::: AVAILABLE DATA

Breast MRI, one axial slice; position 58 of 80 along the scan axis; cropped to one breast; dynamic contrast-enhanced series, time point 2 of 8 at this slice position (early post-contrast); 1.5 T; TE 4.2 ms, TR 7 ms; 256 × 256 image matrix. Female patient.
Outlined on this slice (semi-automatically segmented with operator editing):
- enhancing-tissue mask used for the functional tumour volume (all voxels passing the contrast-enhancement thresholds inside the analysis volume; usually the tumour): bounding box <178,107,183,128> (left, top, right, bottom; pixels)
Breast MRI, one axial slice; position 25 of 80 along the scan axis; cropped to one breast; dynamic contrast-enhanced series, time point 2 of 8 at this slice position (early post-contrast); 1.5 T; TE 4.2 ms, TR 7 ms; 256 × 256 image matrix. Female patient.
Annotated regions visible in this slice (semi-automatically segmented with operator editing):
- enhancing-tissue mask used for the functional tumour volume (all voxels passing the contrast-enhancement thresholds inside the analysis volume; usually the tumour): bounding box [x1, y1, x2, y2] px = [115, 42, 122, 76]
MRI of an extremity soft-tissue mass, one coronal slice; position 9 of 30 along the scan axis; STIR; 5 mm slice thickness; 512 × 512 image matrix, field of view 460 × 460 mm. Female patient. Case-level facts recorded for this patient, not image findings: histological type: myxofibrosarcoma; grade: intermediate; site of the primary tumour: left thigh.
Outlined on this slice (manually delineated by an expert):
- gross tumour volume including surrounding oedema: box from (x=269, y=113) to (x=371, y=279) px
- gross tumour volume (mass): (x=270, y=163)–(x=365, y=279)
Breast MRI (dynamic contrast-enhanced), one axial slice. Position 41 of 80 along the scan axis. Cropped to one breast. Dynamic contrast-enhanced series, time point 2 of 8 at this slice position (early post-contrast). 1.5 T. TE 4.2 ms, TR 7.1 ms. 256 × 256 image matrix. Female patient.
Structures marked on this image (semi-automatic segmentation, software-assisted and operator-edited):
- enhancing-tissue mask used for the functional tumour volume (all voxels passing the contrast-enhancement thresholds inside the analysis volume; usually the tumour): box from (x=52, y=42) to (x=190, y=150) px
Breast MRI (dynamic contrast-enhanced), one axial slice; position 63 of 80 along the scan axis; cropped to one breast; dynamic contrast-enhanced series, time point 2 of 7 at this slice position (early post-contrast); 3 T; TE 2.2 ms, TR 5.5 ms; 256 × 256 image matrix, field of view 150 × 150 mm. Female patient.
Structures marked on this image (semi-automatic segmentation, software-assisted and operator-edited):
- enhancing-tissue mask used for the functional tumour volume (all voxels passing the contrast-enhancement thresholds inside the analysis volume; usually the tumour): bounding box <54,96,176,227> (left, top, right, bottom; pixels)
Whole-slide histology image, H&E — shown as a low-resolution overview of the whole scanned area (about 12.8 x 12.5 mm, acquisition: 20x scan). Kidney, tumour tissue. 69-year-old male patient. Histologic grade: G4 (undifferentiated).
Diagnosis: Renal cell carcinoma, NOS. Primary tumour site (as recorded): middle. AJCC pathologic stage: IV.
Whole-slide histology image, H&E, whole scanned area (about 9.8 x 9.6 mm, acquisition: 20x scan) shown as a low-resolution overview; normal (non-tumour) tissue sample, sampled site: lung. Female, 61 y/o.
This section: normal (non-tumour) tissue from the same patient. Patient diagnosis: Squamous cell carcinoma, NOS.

::::::

EXERCISE DESCRIPTION. An exact repetition of the data above is all that is needed.

OUTPUT FOR THIS EXERCISE.
Breast MRI, one axial slice; position 58 of 80 along the scan axis; cropped to one breast; dynamic contrast-enhanced series, time point 2 of 8 at this slice position (early post-contrast); 1.5 T; TE 4.2 ms, TR 7 ms; 256 × 256 image matrix. Female patient.
Outlined on this slice (semi-automatically segmented with operator editing):
- enhancing-tissue mask used for the functional tumour volume (all voxels passing the contrast-enhancement thresholds inside the analysis volume; usually the tumour): bounding box <178,107,183,128> (left, top, right, bottom; pixels)
Breast MRI, one axial slice; position 25 of 80 along the scan axis; cropped to one breast; dynamic contrast-enhanced series, time point 2 of 8 at this slice position (early post-contrast); 1.5 T; TE 4.2 ms, TR 7 ms; 256 × 256 image matrix. Female patient.
Annotated regions visible in this slice (semi-automatically segmented with operator editing):
- enhancing-tissue mask used for the functional tumour volume (all voxels passing the contrast-enhancement thresholds inside the analysis volume; usually the tumour): bounding box [x1, y1, x2, y2] px = [115, 42, 122, 76]
MRI of an extremity soft-tissue mass, one coronal slice; position 9 of 30 along the scan axis; STIR; 5 mm slice thickness; 512 × 512 image matrix, field of view 460 × 460 mm. Female patient. Case-level facts recorded for this patient, not image findings: histological type: myxofibrosarcoma; grade: intermediate; site of the primary tumour: left thigh.
Outlined on this slice (manually delineated by an expert):
- gross tumour volume including surrounding oedema: box from (x=269, y=113) to (x=371, y=279) px
- gross tumour volume (mass): (x=270, y=163)–(x=365, y=279)
Breast MRI (dynamic contrast-enhanced), one axial slice. Position 41 of 80 along the scan axis. Cropped to one breast. Dynamic contrast-enhanced series, time point 2 of 8 at this slice position (early post-contrast). 1.5 T. TE 4.2 ms, TR 7.1 ms. 256 × 256 image matrix. Female patient.
Structures marked on this image (semi-automatic segmentation, software-assisted and operator-edited):
- enhancing-tissue mask used for the functional tumour volume (all voxels passing the contrast-enhancement thresholds inside the analysis volume; usually the tumour): box from (x=52, y=42) to (x=190, y=150) px
Breast MRI (dynamic contrast-enhanced), one axial slice; position 63 of 80 along the scan axis; cropped to one breast; dynamic contrast-enhanced series, time point 2 of 7 at this slice position (early post-contrast); 3 T; TE 2.2 ms, TR 5.5 ms; 256 × 256 image matrix, field of view 150 × 150 mm. Female patient.
Structures marked on this image (semi-automatic segmentation, software-assisted and operator-edited):
- enhancing-tissue mask used for the functional tumour volume (all voxels passing the contrast-enhancement thresholds inside the analysis volume; usually the tumour): bounding box <54,96,176,227> (left, top, right, bottom; pixels)
Whole-slide histology image, H&E — shown as a low-resolution overview of the whole scanned area (about 12.8 x 12.5 mm, acquisition: 20x scan). Kidney, tumour tissue. 69-year-old male patient. Histologic grade: G4 (undifferentiated).
Diagnosis: Renal cell carcinoma, NOS. Primary tumour site (as recorded): middle. AJCC pathologic stage: IV.
Whole-slide histology image, H&E, whole scanned area (about 9.8 x 9.6 mm, acquisition: 20x scan) shown as a low-resolution overview; normal (non-tumour) tissue sample, sampled site: lung. Female, 61 y/o.
This section: normal (non-tumour) tissue from the same patient. Patient diagnosis: Squamous cell carcinoma, NOS.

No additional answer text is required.